Near the beginning of "Bliss and Heaven" (2004), a short film by the Danish artist Jesper Just, a young man crouches at the edge of a wheat field as a trailer truck roars into an open lot next to an electrical substation. The driver, a big middle-aged guy in a trucker hat and, like the young man, wearing a white tank top and worn bluejeans, gets out, looks around as if he knows he's being watched and ambles to the back of the trailer, where he opens the door and climbs in. The young man follows.
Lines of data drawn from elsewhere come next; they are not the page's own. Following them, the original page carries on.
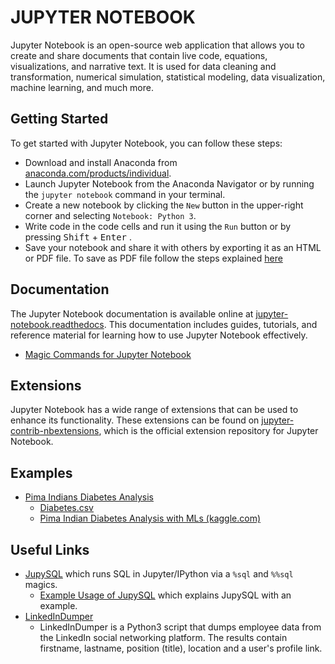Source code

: # JUPYTER NOTEBOOK

Jupyter Notebook is an open-source web application that allows you to create and share documents that contain live code, equations, visualizations, and narrative text. It is used for data cleaning and transformation, numerical simulation, statistical modeling, data visualization, machine learning, and much more.

## Getting Started

To get started with Jupyter Notebook, you can follow these steps:

- Download and install Anaconda from [anaconda.com/products/individual](https://www.anaconda.com/download).
- Launch Jupyter Notebook from the Anaconda Navigator or by running the `jupyter notebook` command in your terminal.
- Create a new notebook by clicking the `New` button in the upper-right corner and selecting `Notebook: Python 3`.
- Write code in the code cells and run it using the `Run` button or by pressing <kbd>Shift</kbd> + <kbd>Enter</kbd> .
- Save your notebook and share it with others by exporting it as an HTML or PDF file. To save as PDF file follow the steps explained [here](../linux/setup.necessary.features.on.linux.md#convert-output-to-pdf)

## Documentation

The Jupyter Notebook documentation is available online at [jupyter-notebook.readthedocs](https://jupyter-notebook.readthedocs.io/en/stable/). This documentation includes guides, tutorials, and reference material for learning how to use Jupyter Notebook effectively.

- [Magic Commands for Jupyter Notebook](./magic.commands.md)

## Extensions

Jupyter Notebook has a wide range of extensions that can be used to enhance its functionality. These extensions can be found on [jupyter-contrib-nbextensions](https://jupyter-contrib-nbextensions.readthedocs.io/en/latest/install.html), which is the official extension repository for Jupyter Notebook.

## Examples

- [Pima Indians Diabetes Analysis](./example.diabetes/pima.indians.diabetes.analysis.ipynb)
  - [Diabetes.csv](./example.diabetes/diabetes.csv)
  - [Pima Indian Diabetes Analysis with MLs (kaggle.com)](https://www.kaggle.com/code/siykim/pima-indian-diabetes-analysis-with-mls/notebook?scriptVersionId=20681301)

## Useful Links

- [JupySQL](https://github.com/ploomber/jupysql) which runs SQL in Jupyter/IPython via a `%sql` and `%%sql` magics.
  - [Example Usage of JupySQL](https://twitter.com/Sumanth_077/status/1675499731454406656?t=jxksa2sWC0B19gPxeQ4w5Q&s=35) which explains JupySQL with an example.
- [LinkedInDumper](https://www.kitploit.com/2023/06/linkedindumper-tool-to-dump-company.html)
  - LinkedInDumper is a Python3 script that dumps employee data from the LinkedIn social networking platform. The results contain firstname, lastname, position (title), location and a user's profile link.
Once inside, he finds himself in a small, ornate 19th-century music hall.
The older man appears in a spotlight onstage wearing a woman's blond wig and a long, diaphanous scarf. In an extraordinarily deep voice and with great feeling, he proceeds to sing "Please Don't Keep Me Waiting," a song made famous by Olivia Newton-John. It is beautiful and powerfully stirring. Even when he points to the sky and rocks his hips disco-style, his scarf billowing on fan-driven wind, it seems not absurd but urgently expressive.
And when he collapses onstage at the end, as the lights flicker violently, you feel you've witnessed an emotional upheaval of monumental proportions. The young man, visibly moved, rises from his seat in the middle of the hall and applauds slowly and steadily as the film ends.
Included in "Romantic Delusions," an enchanting show of four short films by Mr. Just at the Brooklyn Museum, "Bliss and Heaven" exhibits most of the qualities for which he has become known since completing his studies at the Royal Danish Academy of Fine Arts, Copenhagen, in 2003. Melodramatic but never campy or over the top and with Hollywood-quality production values, his films probe vulnerable, ordinarily well-armored zones of the masculine psyche like grief, same-sex love, Oedipal conflict and spiritual desire.